Mis à jour le 7 novembre 2022
Une personne a été arrêtée pour possession de stupéfiants. Pendant sa garde à vue, elle a refusé de donner aux enquêteurs les codes permettant de déverrouiller deux téléphones susceptibles d’avoir été utilisés dans le cadre d’un trafic de stupéfiants.
Cette personne, poursuivie devant une juridiction correctionnelle, n’a pas été condamnée pour avoir refusé de donner ses codes de déverrouillage de téléphones ; elle a été relaxée.
Les mots de passe et les conventions de chiffrement permettent la protection des données, et leur divulgation imposée par les autorités peut mettre en danger la liberté individuelle et la démocratie mais aussi permettre la répression du crime.
Le Conseil Constitutionnel, sur QPC où intervient la Quadrature du Net, juge que l’incrimination de refus de communication de mot de passe n’est pas contraire à la Constitution.
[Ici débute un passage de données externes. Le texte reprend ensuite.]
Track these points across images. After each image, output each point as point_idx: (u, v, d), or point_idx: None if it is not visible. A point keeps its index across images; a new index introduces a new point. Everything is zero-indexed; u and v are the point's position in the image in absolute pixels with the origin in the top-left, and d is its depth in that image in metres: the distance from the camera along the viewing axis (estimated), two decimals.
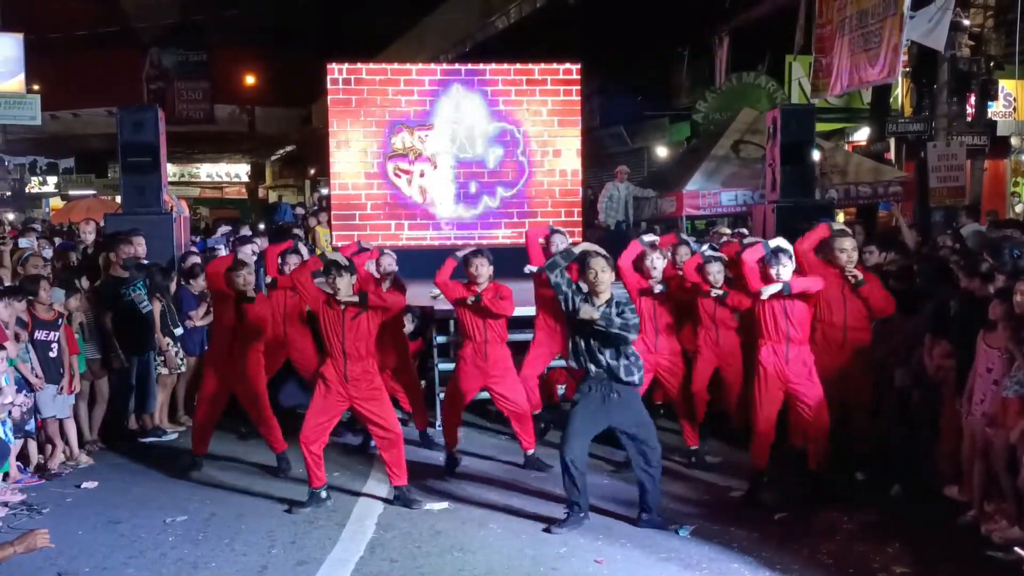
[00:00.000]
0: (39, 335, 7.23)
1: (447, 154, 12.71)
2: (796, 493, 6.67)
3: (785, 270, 6.49)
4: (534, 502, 6.59)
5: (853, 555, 5.64)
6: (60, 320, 7.39)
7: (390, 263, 8.20)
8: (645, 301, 7.34)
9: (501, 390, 7.26)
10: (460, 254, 7.26)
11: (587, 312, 5.86)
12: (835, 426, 6.74)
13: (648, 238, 7.66)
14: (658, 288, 7.38)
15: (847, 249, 6.88)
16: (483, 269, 7.14)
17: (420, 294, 8.72)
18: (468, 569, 5.54)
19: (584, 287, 6.04)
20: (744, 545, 5.80)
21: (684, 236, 9.06)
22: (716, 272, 7.46)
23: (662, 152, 22.13)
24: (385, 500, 6.71)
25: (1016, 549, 4.59)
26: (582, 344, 6.03)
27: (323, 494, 6.55)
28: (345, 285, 6.44)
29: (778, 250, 6.56)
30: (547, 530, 6.08)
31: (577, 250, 6.33)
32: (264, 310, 7.60)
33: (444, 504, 6.60)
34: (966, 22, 13.93)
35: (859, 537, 5.93)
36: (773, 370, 6.51)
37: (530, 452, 7.43)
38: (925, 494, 6.52)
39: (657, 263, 7.45)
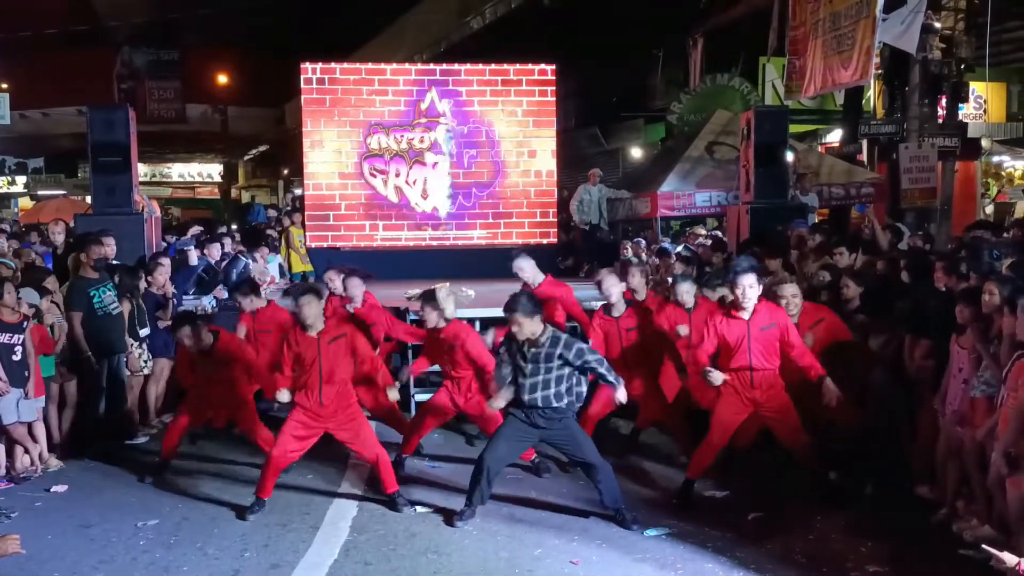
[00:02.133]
0: (2, 338, 7.09)
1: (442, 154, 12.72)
2: (771, 493, 6.71)
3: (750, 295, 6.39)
4: (508, 504, 6.56)
5: (826, 554, 5.67)
6: (25, 323, 7.26)
7: (358, 283, 8.15)
8: (610, 325, 7.34)
9: (479, 414, 7.22)
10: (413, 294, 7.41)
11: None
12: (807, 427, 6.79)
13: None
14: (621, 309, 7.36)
15: (785, 294, 6.90)
16: (430, 314, 7.08)
17: (394, 295, 8.70)
18: (443, 571, 5.52)
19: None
20: (719, 545, 5.81)
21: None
22: (686, 292, 7.52)
23: (637, 153, 22.22)
24: (361, 497, 6.71)
25: (985, 547, 4.62)
26: (515, 374, 6.13)
27: (265, 506, 6.48)
28: (315, 315, 6.40)
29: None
30: (449, 522, 6.19)
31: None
32: (231, 340, 7.44)
33: (428, 509, 6.57)
34: (937, 25, 14.08)
35: (832, 536, 5.96)
36: (737, 391, 6.50)
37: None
38: (898, 494, 6.55)
39: (613, 288, 7.40)
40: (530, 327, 6.01)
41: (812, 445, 6.61)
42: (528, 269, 8.04)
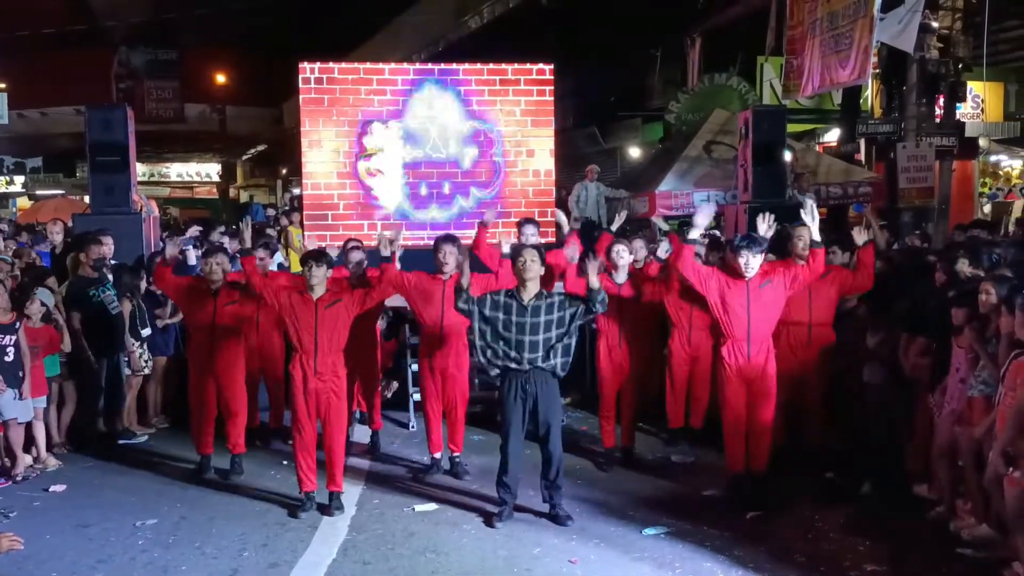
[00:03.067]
0: None
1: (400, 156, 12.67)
2: (769, 492, 6.71)
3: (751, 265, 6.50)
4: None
5: (824, 553, 5.68)
6: (17, 324, 7.23)
7: (359, 257, 8.13)
8: (611, 288, 7.33)
9: (447, 383, 7.26)
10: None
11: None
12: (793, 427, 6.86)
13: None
14: (623, 278, 7.39)
15: (803, 237, 6.98)
16: (451, 257, 7.14)
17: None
18: (442, 571, 5.53)
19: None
20: (717, 544, 5.82)
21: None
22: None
23: (635, 152, 22.21)
24: (359, 496, 6.69)
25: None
26: (502, 340, 6.16)
27: (316, 498, 6.53)
28: (320, 276, 6.42)
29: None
30: (488, 524, 6.20)
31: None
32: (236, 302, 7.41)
33: (432, 506, 6.59)
34: (935, 24, 14.09)
35: (830, 535, 5.98)
36: (736, 368, 6.54)
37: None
38: (896, 493, 6.56)
39: (623, 255, 7.44)
40: (538, 277, 6.21)
41: (776, 428, 6.70)
42: (535, 235, 8.20)
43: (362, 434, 8.28)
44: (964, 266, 6.81)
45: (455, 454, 7.34)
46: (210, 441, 7.38)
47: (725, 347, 6.59)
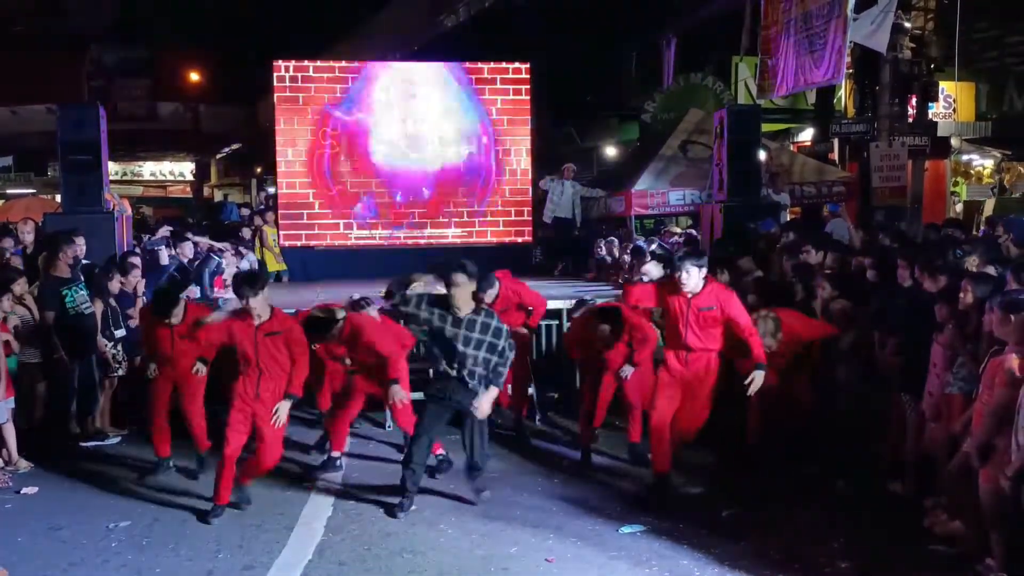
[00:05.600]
0: None
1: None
2: (745, 490, 6.75)
3: (690, 277, 6.47)
4: (484, 502, 6.55)
5: (799, 550, 5.70)
6: None
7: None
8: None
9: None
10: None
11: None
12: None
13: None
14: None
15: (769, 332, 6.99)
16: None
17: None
18: (418, 571, 5.51)
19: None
20: (693, 541, 5.84)
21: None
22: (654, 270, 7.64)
23: (611, 152, 22.28)
24: (336, 497, 6.66)
25: None
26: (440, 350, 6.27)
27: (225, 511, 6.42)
28: (259, 303, 6.22)
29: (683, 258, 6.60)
30: (391, 514, 6.26)
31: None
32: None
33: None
34: (907, 25, 14.25)
35: (805, 532, 6.00)
36: (673, 373, 6.61)
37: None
38: (869, 489, 6.61)
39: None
40: (468, 293, 6.25)
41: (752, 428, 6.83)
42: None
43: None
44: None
45: (437, 454, 7.30)
46: (167, 443, 7.34)
47: (668, 350, 6.70)
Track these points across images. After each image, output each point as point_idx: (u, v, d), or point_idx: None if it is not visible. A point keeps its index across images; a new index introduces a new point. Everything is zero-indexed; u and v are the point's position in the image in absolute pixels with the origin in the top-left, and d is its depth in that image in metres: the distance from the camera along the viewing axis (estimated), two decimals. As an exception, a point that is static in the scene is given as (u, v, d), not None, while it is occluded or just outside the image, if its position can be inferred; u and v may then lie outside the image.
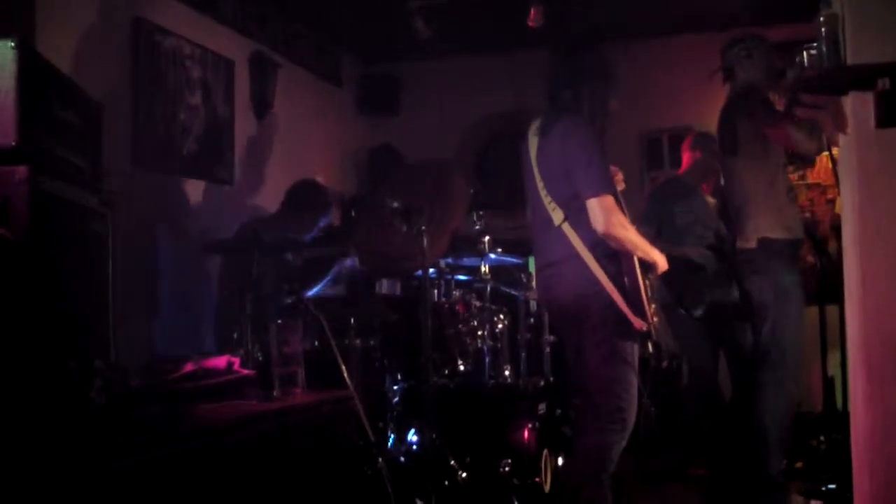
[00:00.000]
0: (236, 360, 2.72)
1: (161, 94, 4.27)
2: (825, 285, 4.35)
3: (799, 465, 4.45)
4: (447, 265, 4.28)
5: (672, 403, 5.09)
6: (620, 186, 3.26)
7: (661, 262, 3.21)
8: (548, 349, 4.57)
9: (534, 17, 5.08)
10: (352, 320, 3.76)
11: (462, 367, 3.97)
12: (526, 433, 3.76)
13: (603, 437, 3.08)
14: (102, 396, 2.05)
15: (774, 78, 3.84)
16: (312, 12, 5.61)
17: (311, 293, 3.94)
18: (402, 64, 6.68)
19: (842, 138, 2.98)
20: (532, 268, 4.19)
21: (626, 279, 3.05)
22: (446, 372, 3.95)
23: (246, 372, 2.69)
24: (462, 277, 4.50)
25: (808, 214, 5.74)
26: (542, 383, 4.25)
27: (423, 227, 3.27)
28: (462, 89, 6.50)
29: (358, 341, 3.68)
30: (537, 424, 3.82)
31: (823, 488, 3.94)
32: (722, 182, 4.18)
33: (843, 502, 3.58)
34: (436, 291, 4.17)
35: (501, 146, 6.55)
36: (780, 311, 3.71)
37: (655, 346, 4.79)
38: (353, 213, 4.74)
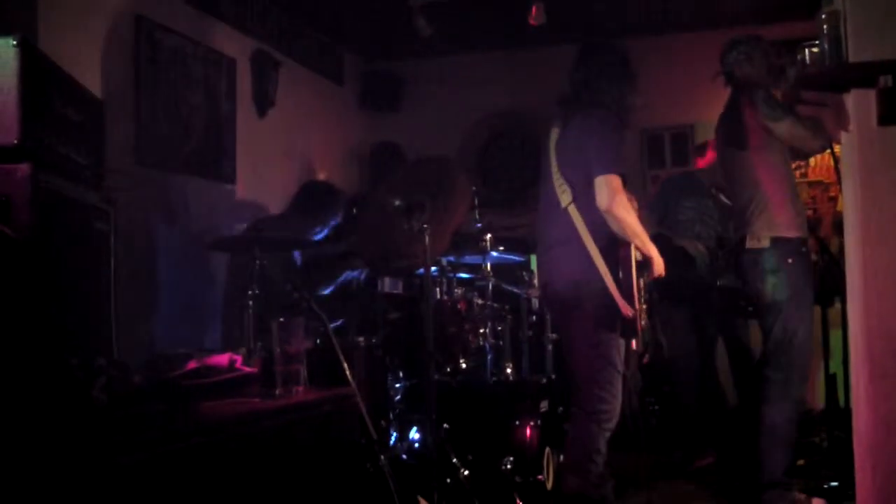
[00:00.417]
0: (238, 358, 2.72)
1: (163, 92, 4.26)
2: (827, 283, 4.34)
3: (801, 462, 4.44)
4: (449, 263, 4.28)
5: (672, 400, 5.09)
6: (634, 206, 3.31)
7: (658, 261, 3.26)
8: (550, 347, 4.57)
9: (535, 15, 5.07)
10: (354, 318, 3.76)
11: (464, 365, 3.98)
12: (528, 431, 3.76)
13: (586, 426, 3.23)
14: (104, 394, 2.05)
15: (776, 77, 3.82)
16: (314, 10, 5.61)
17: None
18: (403, 62, 6.69)
19: (844, 136, 2.98)
20: (534, 265, 4.19)
21: (620, 270, 3.16)
22: (448, 370, 3.95)
23: (248, 370, 2.69)
24: (464, 275, 4.51)
25: (810, 212, 5.74)
26: (544, 381, 4.25)
27: (426, 225, 3.27)
28: (463, 87, 6.49)
29: (360, 339, 3.67)
30: (539, 422, 3.82)
31: (825, 485, 3.93)
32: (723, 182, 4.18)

L’article 434-15-2 du code pénal, dans sa rédaction résultant de la loi du 3 juin 2016 prévoit :
« Est puni de trois ans d’emprisonnement et de 270 000 € d’amende le fait, pour quiconque ayant connaissance de la convention secrète de déchiffrement d’un moyen de cryptologie susceptible d’avoir été utilisé pour préparer, faciliter ou commettre un crime ou un délit, de refuser de remettre ladite convention aux autorités judiciaires ou de la mettre en œuvre, sur les réquisitions de ces autorités délivrées en application des titres II et III du livre Ier du code de procédure pénale.
« Si le refus est opposé alors que la remise ou la mise en œuvre de la convention aurait permis d’éviter la commission d’un crime ou d’un délit ou d’en limiter les effets, la peine est portée à cinq ans d’emprisonnement et à 450 000 € d’amende ».
On entend par moyen de cryptologie tout matériel ou logiciel conçu ou modifié pour transformer des données, à l’aide de conventions secrètes ou pour réaliser l’opération inverse avec ou sans convention secrète. Ces moyens de cryptologie visent principalement à garantir la sécurité du stockage ou de la transmission de données, en permettant d’assurer leur confidentialité, leur authentification ou le contrôle de leur intégrité.
Dans son arrêt du 7 novembre 2022, la Cour de cassation, assemblée plénière, pourvoi n° K 2183.146, indique, dans son communiqué de presse :
Un « moyen de cryptologie » a pour but de rendre des informations incompréhensibles, afin de sécuriser leur stockage ou leur transmission. Une « convention secrète de déchiffrement » permet la mise au clair des informations cryptées. Lorsqu’un téléphone portable est équipé d’un « moyen de cryptologie », le code de déverrouillage de son écran d’accueil peut constituer une « clé de déchiffrement » si l’activation de ce code a pour effet de mettre au clair les données cryptées que l’appareil contient ou auxquelles il donne accès. Dès lors, si un téléphone portable doté de ces caractéristiques techniques – comme c’est le cas aujourd’hui de la plupart des téléphones portables – est susceptible d’avoir été utilisé pour la préparation ou la commission d’un crime ou d’un délit, son détenteur, qui aura été informé des conséquences pénales d’un refus, est tenu de donner aux enquêteurs le code de déverrouillage de l’écran d’accueil. S’il refuse de communiquer ce code, il commet l’infraction de « refus de remettre une convention secrète de déchiffrement ». Par conséquent, en l’espèce, la décision de la cour d’appel est cassée et une autre cour d’appel est désignée pour rejuger l’affaire.